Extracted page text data
------------------------------------------------------------------------

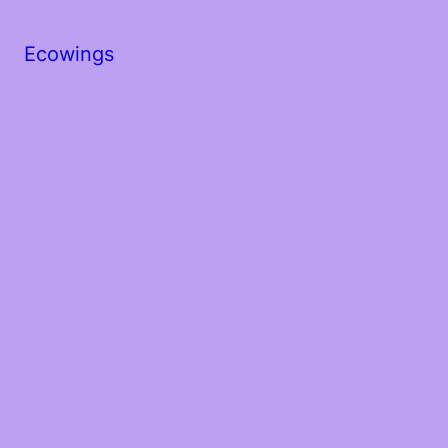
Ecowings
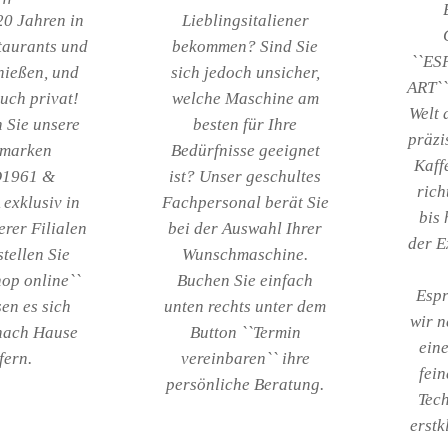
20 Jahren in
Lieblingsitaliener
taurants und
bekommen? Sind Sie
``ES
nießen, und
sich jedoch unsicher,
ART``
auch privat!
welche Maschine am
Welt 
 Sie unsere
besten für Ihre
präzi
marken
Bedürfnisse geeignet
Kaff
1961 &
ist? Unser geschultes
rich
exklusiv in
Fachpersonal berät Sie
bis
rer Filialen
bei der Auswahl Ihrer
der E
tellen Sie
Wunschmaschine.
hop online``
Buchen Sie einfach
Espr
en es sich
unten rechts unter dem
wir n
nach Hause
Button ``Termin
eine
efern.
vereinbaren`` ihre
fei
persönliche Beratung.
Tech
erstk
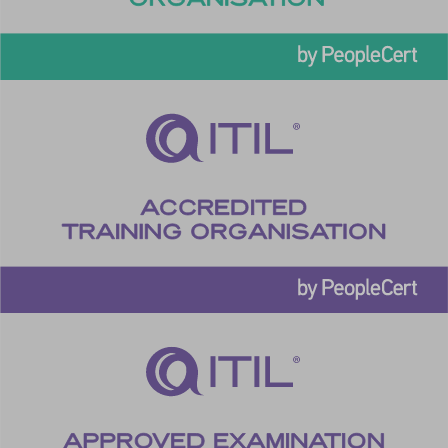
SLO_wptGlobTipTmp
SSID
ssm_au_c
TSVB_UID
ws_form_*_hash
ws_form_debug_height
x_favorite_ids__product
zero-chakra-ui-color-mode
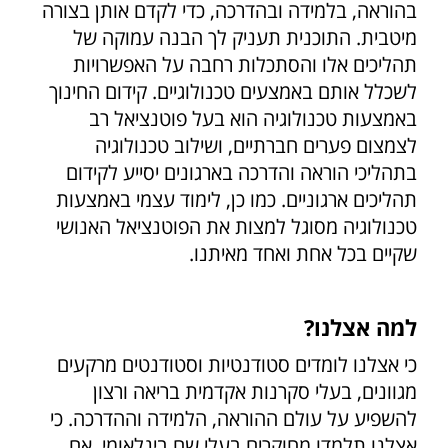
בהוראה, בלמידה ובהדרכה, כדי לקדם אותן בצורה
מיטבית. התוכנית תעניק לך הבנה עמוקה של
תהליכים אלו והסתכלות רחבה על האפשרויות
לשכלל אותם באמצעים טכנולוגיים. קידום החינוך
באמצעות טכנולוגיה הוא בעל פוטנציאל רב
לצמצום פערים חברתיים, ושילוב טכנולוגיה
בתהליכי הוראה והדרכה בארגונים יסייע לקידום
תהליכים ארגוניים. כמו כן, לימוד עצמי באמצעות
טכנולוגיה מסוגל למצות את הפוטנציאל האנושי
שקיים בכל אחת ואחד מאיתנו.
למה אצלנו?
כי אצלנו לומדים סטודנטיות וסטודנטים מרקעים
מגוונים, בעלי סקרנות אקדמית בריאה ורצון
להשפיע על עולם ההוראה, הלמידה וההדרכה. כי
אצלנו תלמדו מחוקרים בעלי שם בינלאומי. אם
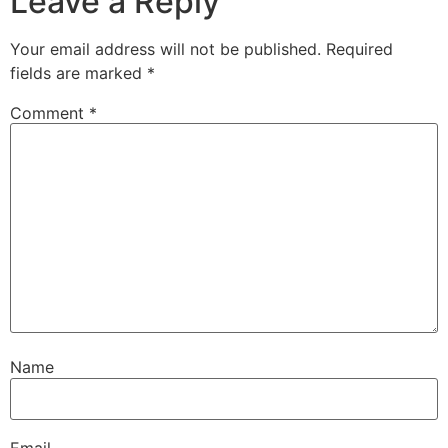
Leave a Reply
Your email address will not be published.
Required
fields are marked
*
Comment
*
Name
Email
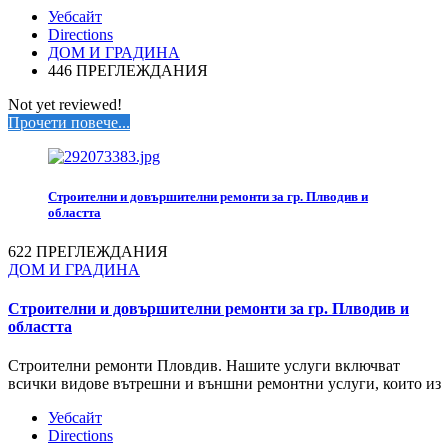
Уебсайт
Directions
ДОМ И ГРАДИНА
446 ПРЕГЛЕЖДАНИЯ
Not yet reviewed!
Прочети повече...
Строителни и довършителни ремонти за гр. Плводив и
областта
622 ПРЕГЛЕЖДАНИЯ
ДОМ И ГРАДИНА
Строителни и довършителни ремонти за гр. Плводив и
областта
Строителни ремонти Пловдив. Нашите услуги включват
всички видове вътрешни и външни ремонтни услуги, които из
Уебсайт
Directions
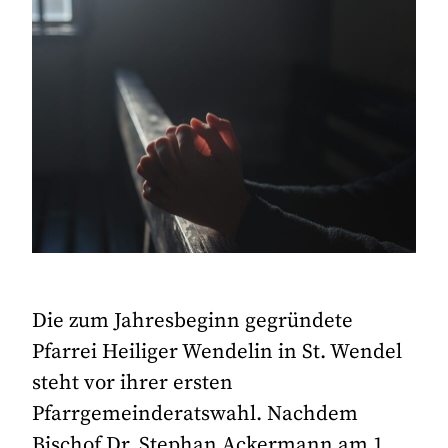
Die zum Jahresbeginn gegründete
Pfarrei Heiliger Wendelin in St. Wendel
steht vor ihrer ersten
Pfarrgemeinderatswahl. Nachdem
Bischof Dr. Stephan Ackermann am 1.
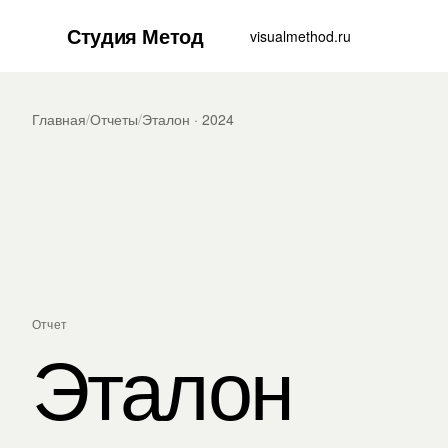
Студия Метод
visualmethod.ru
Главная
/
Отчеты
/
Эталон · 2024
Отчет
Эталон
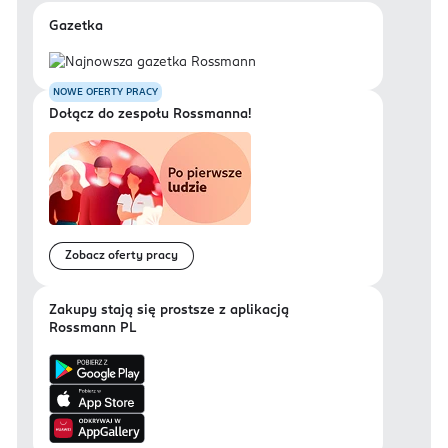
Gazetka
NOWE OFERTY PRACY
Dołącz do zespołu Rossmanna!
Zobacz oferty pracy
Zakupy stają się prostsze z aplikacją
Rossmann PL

------------------------------------------------------------------------

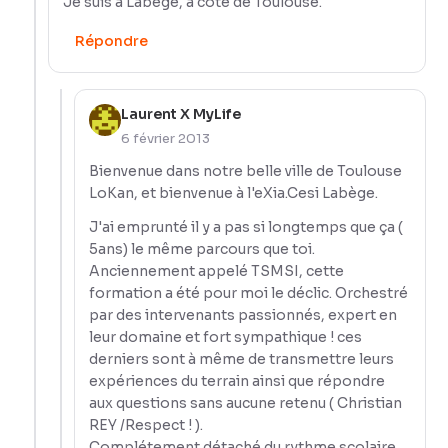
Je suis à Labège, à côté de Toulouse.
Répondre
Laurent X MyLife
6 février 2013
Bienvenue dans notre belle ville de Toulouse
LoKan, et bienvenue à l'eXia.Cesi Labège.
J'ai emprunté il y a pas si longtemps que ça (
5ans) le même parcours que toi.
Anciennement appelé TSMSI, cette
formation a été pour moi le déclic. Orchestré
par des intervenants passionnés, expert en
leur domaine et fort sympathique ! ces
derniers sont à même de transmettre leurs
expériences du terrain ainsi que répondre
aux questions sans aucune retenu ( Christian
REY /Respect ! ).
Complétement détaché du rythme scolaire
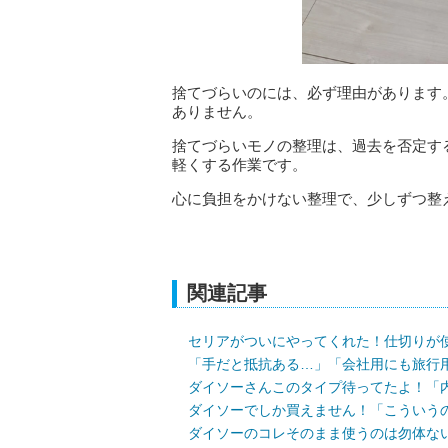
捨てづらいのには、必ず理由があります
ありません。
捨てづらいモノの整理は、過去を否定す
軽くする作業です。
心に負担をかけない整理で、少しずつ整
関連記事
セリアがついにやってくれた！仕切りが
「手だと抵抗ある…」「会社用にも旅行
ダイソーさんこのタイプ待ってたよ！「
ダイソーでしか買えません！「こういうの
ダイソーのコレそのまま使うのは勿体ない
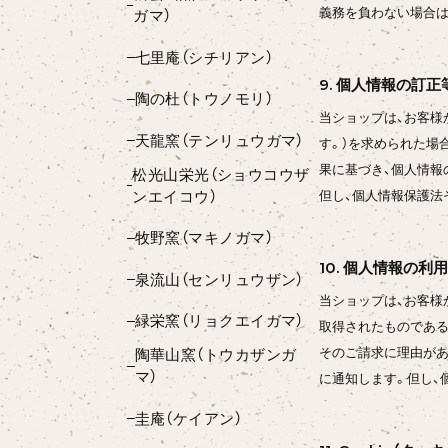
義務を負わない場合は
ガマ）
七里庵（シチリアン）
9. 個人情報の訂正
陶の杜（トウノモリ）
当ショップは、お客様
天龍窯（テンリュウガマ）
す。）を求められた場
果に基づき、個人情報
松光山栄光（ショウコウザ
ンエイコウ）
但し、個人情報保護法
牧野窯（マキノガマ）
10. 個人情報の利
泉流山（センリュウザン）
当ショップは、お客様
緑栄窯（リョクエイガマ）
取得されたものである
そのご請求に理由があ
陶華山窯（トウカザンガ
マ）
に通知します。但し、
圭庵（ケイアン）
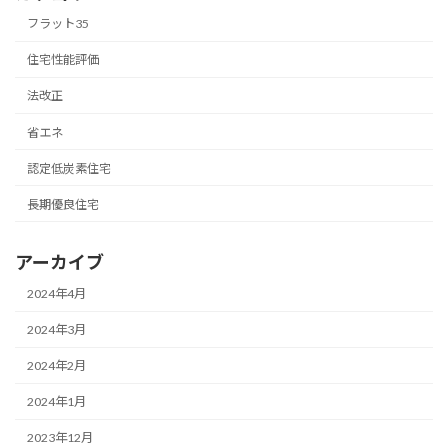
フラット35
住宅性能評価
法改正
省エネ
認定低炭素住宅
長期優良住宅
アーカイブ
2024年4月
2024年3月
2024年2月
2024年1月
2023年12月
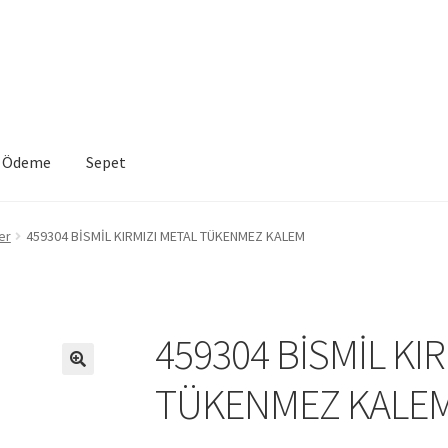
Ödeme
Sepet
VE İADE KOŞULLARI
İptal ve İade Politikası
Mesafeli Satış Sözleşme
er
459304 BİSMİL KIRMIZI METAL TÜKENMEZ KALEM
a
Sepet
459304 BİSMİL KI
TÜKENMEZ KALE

------------------------------------------------------------------------

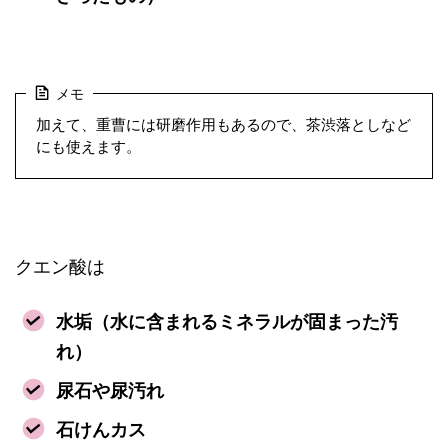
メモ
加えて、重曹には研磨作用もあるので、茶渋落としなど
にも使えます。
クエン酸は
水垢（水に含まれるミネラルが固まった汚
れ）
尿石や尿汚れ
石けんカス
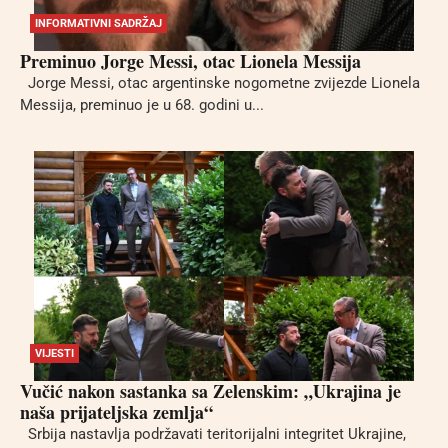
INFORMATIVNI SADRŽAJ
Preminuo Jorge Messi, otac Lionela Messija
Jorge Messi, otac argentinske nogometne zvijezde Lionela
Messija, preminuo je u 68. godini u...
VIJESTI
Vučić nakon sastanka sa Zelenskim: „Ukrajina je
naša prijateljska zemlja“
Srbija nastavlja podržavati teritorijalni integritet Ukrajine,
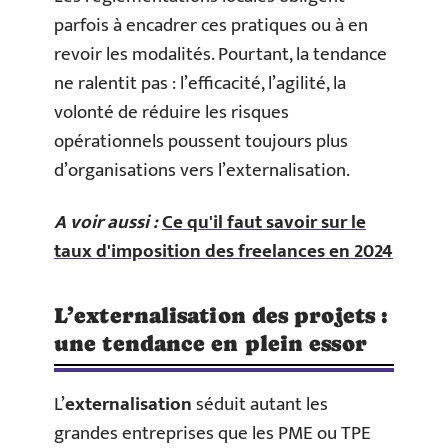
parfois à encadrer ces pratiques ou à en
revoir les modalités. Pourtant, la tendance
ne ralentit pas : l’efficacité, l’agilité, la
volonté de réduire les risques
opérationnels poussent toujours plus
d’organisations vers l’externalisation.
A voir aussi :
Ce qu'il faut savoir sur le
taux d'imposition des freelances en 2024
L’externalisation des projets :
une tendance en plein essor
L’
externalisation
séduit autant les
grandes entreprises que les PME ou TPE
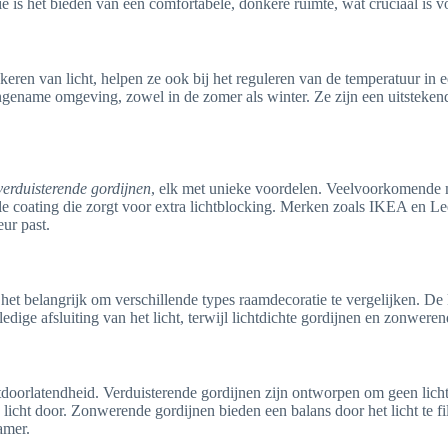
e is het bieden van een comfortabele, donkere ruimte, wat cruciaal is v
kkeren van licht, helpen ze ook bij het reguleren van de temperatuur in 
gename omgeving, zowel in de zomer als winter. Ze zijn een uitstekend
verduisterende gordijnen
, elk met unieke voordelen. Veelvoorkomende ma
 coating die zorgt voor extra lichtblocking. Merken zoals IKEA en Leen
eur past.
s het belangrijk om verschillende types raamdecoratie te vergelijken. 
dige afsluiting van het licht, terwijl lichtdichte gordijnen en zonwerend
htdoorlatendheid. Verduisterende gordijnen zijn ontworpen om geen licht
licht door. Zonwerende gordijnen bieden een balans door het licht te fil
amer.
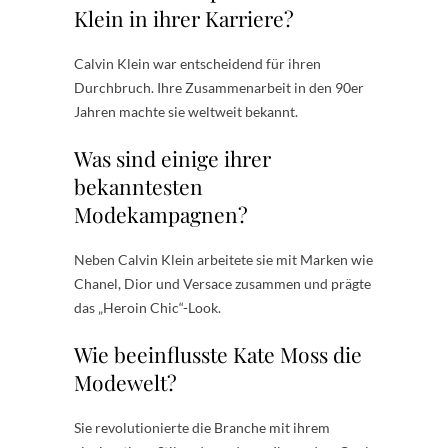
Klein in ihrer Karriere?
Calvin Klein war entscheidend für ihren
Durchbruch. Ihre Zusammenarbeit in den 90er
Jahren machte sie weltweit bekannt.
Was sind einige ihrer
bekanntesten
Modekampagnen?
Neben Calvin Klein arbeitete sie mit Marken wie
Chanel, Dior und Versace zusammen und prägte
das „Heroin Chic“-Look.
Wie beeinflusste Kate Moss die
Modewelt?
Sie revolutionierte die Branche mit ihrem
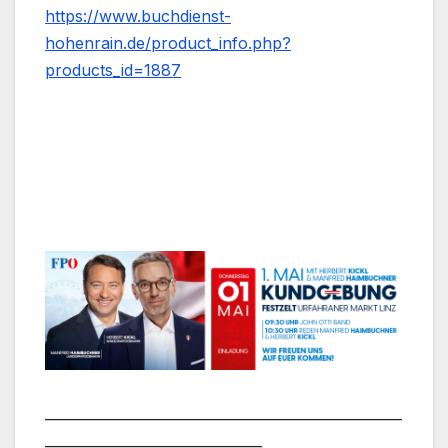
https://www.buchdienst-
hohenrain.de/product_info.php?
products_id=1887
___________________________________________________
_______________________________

------------------------------------------------------------------------

■ **WHAT THE EXERCISE ASKS**:
Scan the records above, then copy out each line that mentions "Lionela".

■ **TASK SOLUTION**:
Preminuo Jorge Messi, otac Lionela Messija
Jorge Messi, otac argentinske nogometne zvijezde Lionela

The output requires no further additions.